In una prima fase, da qui al 2025, questi lavori riguarderanno le reti di trasporto stradale trans-europee (Ten-T) e dunque le autostrade, mentre in un secondo momento saranno estesi al Sistema Nazionale Integrato dei Trasporti (Snit). Il traguardo della California, regione fra le più digitalizzate al mondo e pronta ad accogliere sulle proprie strade pubbliche i primi test di vetture senza conducente, per l'Italia è ancora lontanissimo. Ma la strategia di trasformazione tecnologica dei nostri trasporti, se non altro, è stata tracciata.

Sempre di automobili senza conducente si è parlato con la pubblicazione su Nature, ieri, di uno studio realizzato da ricercatori dell'Università di Stanford (da cui è tratta l'immagine in alto e quella qui sotto). Il lavoro, completato nell'agosto dell'anno scorso, è più attuale che mai: descrive una tecnologia che potremmo banalmente etichettare come “visione laser di oggetti nascosti” e che in realtà si chiama “produzione di immagini confocale senza linea di visione basata sulla trasformazione del cono di luce”. Una tecnologia utile non soltanto nei sistemi di visione computerizzata delle future automobili driverless, ma anche in campo medico (nella diagnostica per immagini), militare, nella robotica, a bordo di velivoli destinati a interventi di soccorso e in altri ambiti ancora.

In parole semplici, l'idea è quella di poter “guardare oltre gli ostacoli”, permettendo per esempio a un'automobile di sapere che cosa ci sia dietro l'angolo ancor prima di svoltare e dunque aiutando il sistema di guida a evitare urti con oggetti, animali, persone. Il funzionamento non è una novità: proiettando un raggio laser in uno spazio, è possibile ricostruire l'immagine del corpo copito in base alla luce che rimbalza sull'oggetto in questione. Un rilevatore di fotoni determina l'angolazione e la velocità delle onde luminose e sulla base di tali dati un algoritmo può ricostruire l'immagine del corpo nascosto.

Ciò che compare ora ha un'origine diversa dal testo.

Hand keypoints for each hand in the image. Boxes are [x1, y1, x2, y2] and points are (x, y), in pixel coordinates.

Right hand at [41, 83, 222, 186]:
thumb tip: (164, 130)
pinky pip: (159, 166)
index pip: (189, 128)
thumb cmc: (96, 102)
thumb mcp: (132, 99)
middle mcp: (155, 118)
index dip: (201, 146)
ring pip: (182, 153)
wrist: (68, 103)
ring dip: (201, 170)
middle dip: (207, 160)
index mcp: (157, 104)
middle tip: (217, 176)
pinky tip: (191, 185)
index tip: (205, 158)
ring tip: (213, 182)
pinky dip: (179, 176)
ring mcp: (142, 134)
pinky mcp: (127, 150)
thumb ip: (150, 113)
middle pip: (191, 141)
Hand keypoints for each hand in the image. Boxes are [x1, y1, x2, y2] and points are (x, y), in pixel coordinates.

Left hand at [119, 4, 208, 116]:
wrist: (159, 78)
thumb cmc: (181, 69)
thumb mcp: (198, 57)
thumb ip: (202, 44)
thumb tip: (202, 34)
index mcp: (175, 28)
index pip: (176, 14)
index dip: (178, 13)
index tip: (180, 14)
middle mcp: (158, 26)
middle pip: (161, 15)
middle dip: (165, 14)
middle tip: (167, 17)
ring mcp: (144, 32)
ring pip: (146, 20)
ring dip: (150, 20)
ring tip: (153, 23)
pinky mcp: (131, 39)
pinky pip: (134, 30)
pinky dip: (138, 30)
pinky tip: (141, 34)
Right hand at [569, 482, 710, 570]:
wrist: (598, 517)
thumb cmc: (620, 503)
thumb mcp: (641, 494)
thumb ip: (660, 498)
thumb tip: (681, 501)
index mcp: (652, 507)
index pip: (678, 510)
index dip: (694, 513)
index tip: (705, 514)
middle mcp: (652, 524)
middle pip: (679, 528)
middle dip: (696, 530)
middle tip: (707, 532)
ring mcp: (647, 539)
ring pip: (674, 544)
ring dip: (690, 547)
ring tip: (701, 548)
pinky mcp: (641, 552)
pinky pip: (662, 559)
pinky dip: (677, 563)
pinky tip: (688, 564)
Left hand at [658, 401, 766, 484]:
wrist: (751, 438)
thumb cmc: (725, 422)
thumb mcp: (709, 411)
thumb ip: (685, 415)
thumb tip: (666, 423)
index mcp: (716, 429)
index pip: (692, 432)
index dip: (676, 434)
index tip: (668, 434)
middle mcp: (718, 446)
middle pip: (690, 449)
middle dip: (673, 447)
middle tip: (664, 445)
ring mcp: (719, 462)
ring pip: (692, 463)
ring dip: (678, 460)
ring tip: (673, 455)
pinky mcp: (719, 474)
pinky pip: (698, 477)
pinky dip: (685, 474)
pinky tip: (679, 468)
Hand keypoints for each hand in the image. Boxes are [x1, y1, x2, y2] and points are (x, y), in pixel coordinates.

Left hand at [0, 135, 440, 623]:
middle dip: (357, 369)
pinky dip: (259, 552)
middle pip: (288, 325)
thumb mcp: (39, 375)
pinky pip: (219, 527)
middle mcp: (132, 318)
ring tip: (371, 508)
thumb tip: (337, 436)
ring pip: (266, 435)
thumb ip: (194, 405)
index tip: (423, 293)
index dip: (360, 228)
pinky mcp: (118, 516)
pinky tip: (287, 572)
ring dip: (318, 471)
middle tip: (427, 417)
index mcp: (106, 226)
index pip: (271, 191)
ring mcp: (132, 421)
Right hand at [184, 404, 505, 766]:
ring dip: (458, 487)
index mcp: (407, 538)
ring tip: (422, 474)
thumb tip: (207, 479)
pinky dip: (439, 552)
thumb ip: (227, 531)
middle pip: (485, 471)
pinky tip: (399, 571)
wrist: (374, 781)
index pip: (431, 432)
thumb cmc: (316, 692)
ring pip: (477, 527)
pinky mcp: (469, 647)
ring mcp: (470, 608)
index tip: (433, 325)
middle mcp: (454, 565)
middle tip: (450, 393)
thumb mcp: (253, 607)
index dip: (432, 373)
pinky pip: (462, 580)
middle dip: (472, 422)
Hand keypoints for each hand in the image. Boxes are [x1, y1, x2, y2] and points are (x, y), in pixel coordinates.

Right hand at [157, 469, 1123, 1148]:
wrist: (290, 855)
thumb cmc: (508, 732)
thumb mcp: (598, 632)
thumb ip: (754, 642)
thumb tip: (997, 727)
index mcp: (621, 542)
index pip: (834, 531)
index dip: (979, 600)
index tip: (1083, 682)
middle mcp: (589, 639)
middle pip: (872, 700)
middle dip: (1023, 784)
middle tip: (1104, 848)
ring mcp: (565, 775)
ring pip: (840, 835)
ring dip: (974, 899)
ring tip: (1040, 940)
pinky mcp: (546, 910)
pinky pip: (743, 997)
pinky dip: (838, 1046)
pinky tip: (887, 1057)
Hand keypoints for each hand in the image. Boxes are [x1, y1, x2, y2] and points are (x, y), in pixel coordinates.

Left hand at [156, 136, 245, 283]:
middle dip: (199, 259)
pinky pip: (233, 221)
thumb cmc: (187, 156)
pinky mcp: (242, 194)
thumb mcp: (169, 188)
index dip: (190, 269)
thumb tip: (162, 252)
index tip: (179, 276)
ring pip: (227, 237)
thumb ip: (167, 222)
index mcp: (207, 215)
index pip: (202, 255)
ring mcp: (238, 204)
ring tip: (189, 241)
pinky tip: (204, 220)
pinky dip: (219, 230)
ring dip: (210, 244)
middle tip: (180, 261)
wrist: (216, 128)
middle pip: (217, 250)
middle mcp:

Sistemi basati su impulsi laser, rilevatori di fotoni e algoritmi già esistono, ma finora il loro funzionamento è stato penalizzato da un problema di “rumore”, cioè dall'eccesso di interferenze luminose. Inoltre l'imaging senza linea di visione, scrivono i ricercatori, “nonostante i recenti progressi, è finora rimasto poco praticabile a causa dei proibitivi requisiti di memoria e di calcolo degli algoritmi e dall'estrema debolezza del segnale” luminoso.

 

L'immagine bianca corrisponde all'oggetto reale, i puntini verdi sono ciò che il sistema rileva (sul lato del coniglio colpito dal raggio laser)

 

Con il nuovo metodo, invece, i dati impressi sul rilevatore di fotoni vengono inviati a un computer e processati dall'algoritmo messo a punto dai ricercatori, il quale nel giro di un paio di secondi può ricostruire l'immagine in modo efficiente e con un'elevate fedeltà. Rispetto ai precedenti sistemi, questo è meno sensibile alle interferenze luminose e dunque più adatto a funzionare in contesti di piena luce, come la guida su strada in ore diurne. C'è però ancora un grosso limite: il tempo. Per la raccolta dei dati è necessaria circa un'ora, e non le frazioni di secondo utili per reagire a un ostacolo in mezzo alla carreggiata o alla comparsa improvvisa di un pedone prima di una svolta. Si potrà superare questo problema con l'utilizzo di laser scanner che siano compatibili con i sistemi Lidar usati nelle automobili. La teoria c'è, insomma, ma l'hardware non è ancora pronto.